The most audacious cut on the 1996 album, however, is a version of Bob Dylan's "Don't Think Twice (It's Alright)." Performing the song as a duet with Maria Muldaur, Brown turns the melancholy kiss-off of Dylan's words into a bluesy waltz that comes across as a friendly final conversation between two parting lovers. Brown voices lines that say he has to go, even if he's not particularly keen on the idea, while Muldaur lets him know that he's welcome to stay, if he should so choose. Without changing a word, the two singers significantly alter the song's message just through their tone of voice.

Given his track record over the last few years, it wouldn't be a stretch to label Brown one of the most exciting blues performers of the '90s. But he would prefer you didn't. "I hate for people to refer to me as a blues musician," he says. "I don't just play the blues. I play all kinds of music."

That's true. An expert fiddle and harmonica player, Brown has convincingly recorded country, Cajun, Western swing, and pop songs during the course of his career. He has paired up with country guitar master Roy Clark for projects and tours, and one of the most satisfying albums of his career, 1977's Blackjack, focused largely on country and Western swing.

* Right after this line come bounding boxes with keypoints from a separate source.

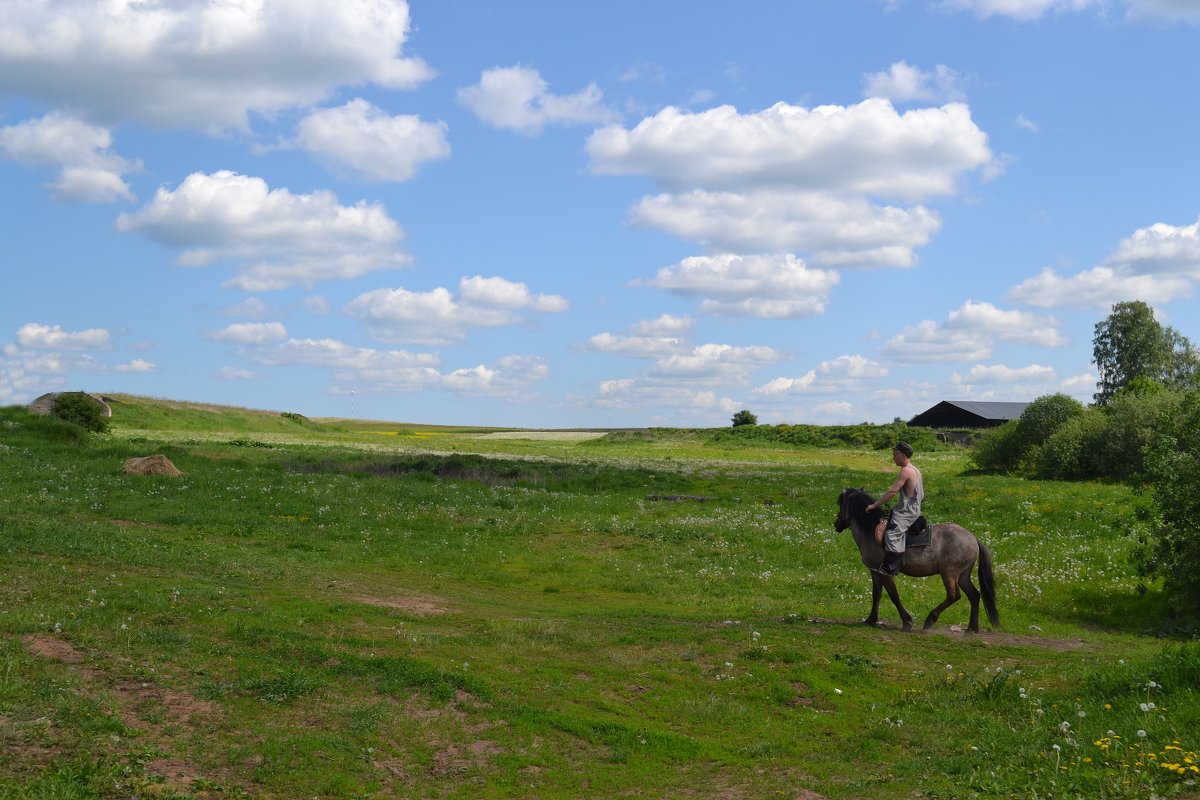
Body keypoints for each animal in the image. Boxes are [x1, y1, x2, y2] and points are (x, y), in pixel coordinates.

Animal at [835, 484, 1003, 633]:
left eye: (841, 504)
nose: (836, 524)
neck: (871, 530)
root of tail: (973, 539)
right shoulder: (875, 571)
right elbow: (877, 594)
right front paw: (871, 619)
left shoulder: (884, 572)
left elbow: (893, 595)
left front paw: (906, 621)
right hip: (963, 576)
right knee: (974, 595)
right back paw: (971, 628)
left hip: (949, 573)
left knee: (954, 595)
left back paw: (930, 619)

Blackjack was recorded just as Brown was beginning his comeback. A star in the Southwest in the '50s, he languished for most of the '60s and even withdrew from music for a while. He logged time as a deputy sheriff in New Mexico, but after his 50th birthday, he decided to return to performing and recording full-time. He released Blackjack on the tiny Music Is Medicine label, which in turn led to a relationship with Rounder Records; a few years later, his 1982 album Alright Again won a Grammy Award in a blues category. Brown then moved on to Alligator Records, which pushed him to emphasize his blues ability so that he could connect with the genre's built-in audience.

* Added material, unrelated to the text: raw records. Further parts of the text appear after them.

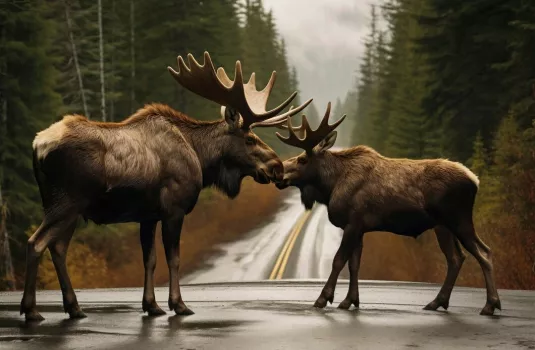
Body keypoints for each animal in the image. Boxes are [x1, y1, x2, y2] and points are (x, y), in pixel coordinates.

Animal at [23, 50, 312, 322]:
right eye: (250, 139)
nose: (277, 166)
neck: (201, 157)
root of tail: (37, 145)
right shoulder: (174, 209)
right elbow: (173, 259)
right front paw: (179, 304)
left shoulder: (148, 215)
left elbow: (150, 260)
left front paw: (151, 305)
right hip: (67, 202)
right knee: (36, 243)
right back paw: (31, 310)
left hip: (66, 208)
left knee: (57, 248)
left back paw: (74, 308)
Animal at [276, 102, 502, 316]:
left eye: (302, 159)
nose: (279, 174)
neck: (331, 186)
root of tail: (475, 181)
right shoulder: (359, 227)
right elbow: (354, 264)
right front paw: (350, 300)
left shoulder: (353, 222)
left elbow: (339, 260)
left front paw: (323, 298)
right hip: (442, 226)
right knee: (456, 258)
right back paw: (437, 302)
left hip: (458, 219)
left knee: (484, 252)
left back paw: (490, 305)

But Brown tired of concentrating on one style of music, and he didn't like what he heard on the U.S. blues circuit. "It's negative music," he explains. "It's got one beat on everything. It's just the Mississippi blues after it moved up to Chicago, and these people playing it ain't doing nothing new with it. They're all trying to sound like each other, and you can't go anywhere like that. It bores the hell out of me."

Ironically, Brown's fresh outlook on the blues keeps earning him recognition within the genre. Over the years, he has won three W.C. Handy Awards for his work, and in 1997 he won the prestigious Pioneer Award from the Rhythm & Blues Foundation.

Now that he's tackled a full-blown big band album, Brown is considering an entirely new field--bluegrass. "I've always played it," he says. "My father played nothing but Cajun, bluegrass, and country music. I've always known it, and that's the way I've been writing songs lately. I might just come out with a whole fiddle album. Or I might do another big-band album but put fiddle and viola on it. I haven't decided. I know just one thing: I want it to be positive. That's my main thing right there. I want to have a positive influence."